TASK DETAILS: Can you locate every line in the data below that contains the word "Михаил" and copy each of those lines in full?
Start of STORED DATA
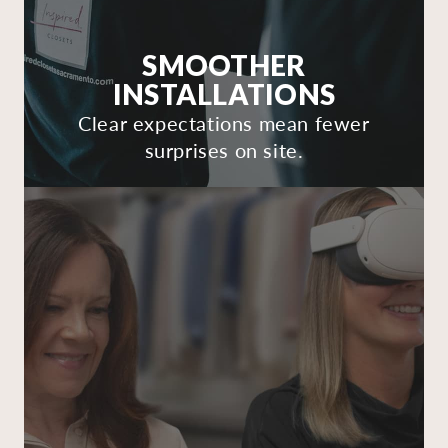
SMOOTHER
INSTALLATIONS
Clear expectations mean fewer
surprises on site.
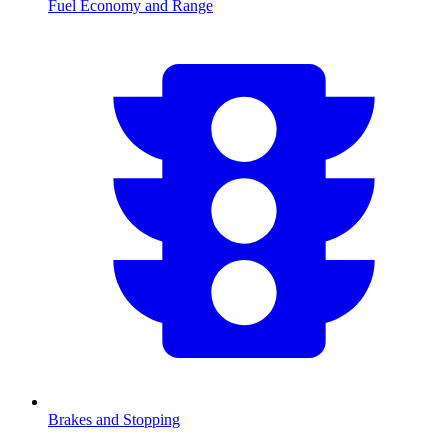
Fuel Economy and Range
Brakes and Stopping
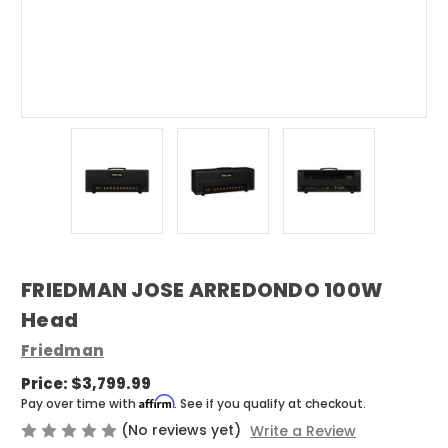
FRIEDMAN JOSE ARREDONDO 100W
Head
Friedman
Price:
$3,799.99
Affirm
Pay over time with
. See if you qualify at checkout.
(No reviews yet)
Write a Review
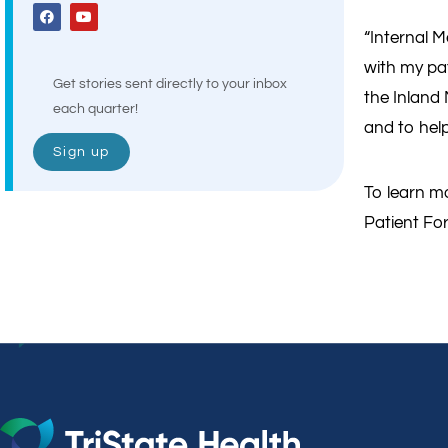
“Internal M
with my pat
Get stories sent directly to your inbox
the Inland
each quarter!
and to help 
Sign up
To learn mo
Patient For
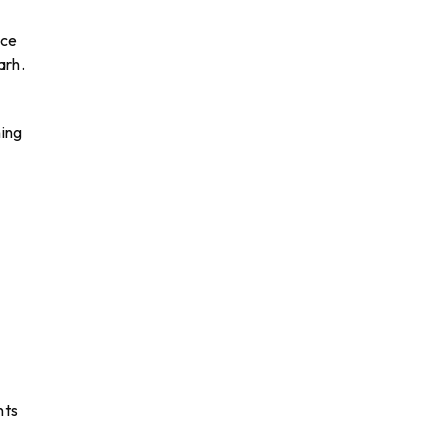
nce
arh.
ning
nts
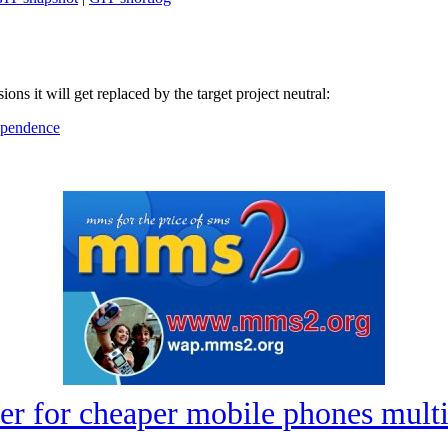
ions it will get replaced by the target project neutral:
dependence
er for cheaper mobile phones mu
End of STORED DATA
Start of STORED DATA
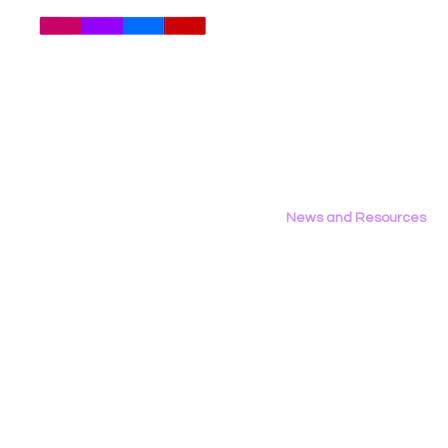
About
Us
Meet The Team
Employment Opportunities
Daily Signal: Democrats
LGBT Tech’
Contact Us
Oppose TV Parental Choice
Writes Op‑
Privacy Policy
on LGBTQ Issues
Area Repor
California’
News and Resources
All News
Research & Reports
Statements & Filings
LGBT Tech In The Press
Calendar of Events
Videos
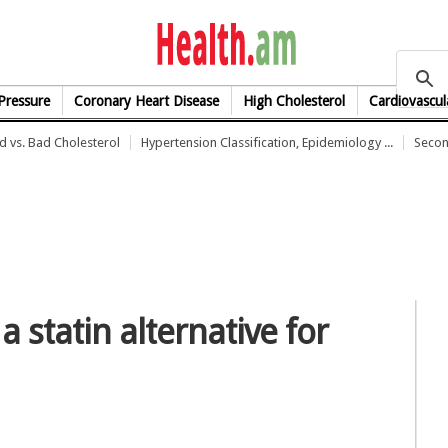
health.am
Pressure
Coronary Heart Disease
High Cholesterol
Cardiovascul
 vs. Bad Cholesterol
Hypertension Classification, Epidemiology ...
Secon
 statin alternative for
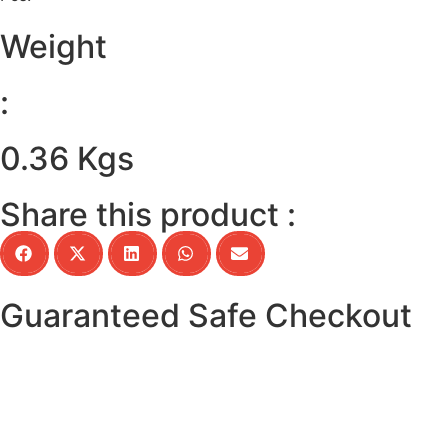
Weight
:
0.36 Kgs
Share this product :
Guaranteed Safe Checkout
End of STORED DATA
Start of STORED DATA
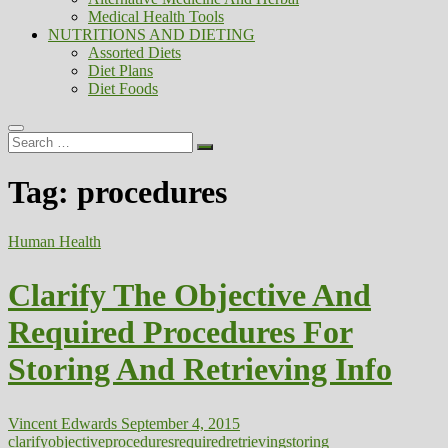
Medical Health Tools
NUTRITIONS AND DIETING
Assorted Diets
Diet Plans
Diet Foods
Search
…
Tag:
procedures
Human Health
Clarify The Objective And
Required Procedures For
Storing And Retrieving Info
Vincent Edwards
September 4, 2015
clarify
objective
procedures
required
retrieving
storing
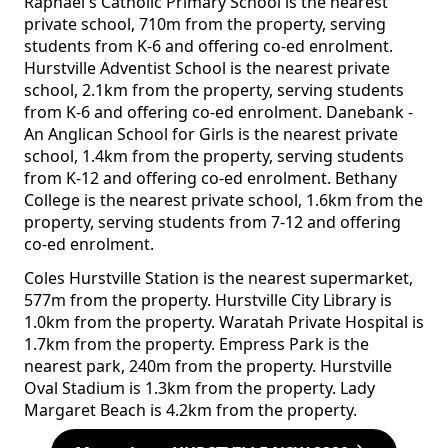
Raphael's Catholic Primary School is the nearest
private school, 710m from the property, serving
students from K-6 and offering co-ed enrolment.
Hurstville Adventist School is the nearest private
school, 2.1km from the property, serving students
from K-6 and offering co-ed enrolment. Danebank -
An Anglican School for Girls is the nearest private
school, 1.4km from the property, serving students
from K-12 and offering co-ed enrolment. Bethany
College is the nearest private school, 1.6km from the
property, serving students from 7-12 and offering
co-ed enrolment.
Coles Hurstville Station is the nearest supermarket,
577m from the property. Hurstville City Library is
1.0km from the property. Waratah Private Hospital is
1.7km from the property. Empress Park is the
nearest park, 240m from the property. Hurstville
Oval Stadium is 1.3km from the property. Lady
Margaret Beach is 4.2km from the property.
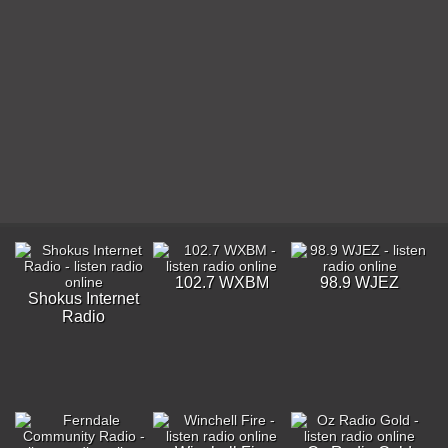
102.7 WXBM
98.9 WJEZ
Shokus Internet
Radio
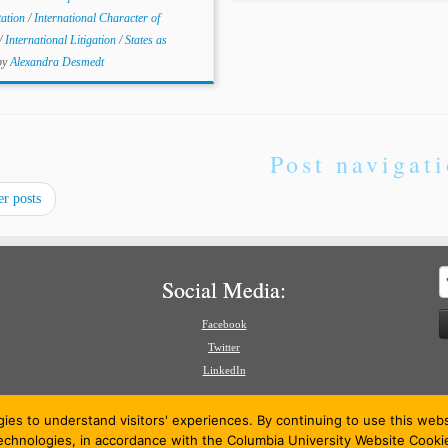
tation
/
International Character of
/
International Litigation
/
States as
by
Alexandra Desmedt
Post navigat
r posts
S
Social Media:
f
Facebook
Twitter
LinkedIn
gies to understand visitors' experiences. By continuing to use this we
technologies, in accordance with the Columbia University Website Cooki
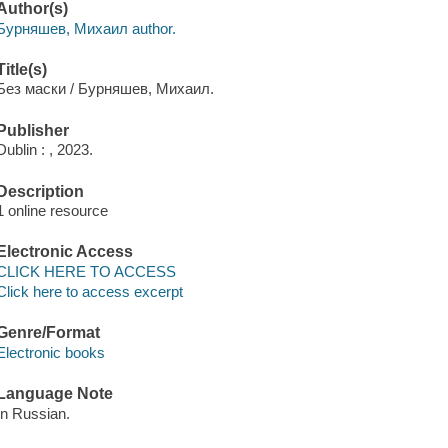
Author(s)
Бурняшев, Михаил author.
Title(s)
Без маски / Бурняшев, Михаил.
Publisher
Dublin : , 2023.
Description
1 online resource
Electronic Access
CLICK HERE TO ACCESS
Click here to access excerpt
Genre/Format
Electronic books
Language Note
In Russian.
End of STORED DATA
RESPONSE BOX:
Бурняшев, Михаил author.
Без маски / Бурняшев, Михаил.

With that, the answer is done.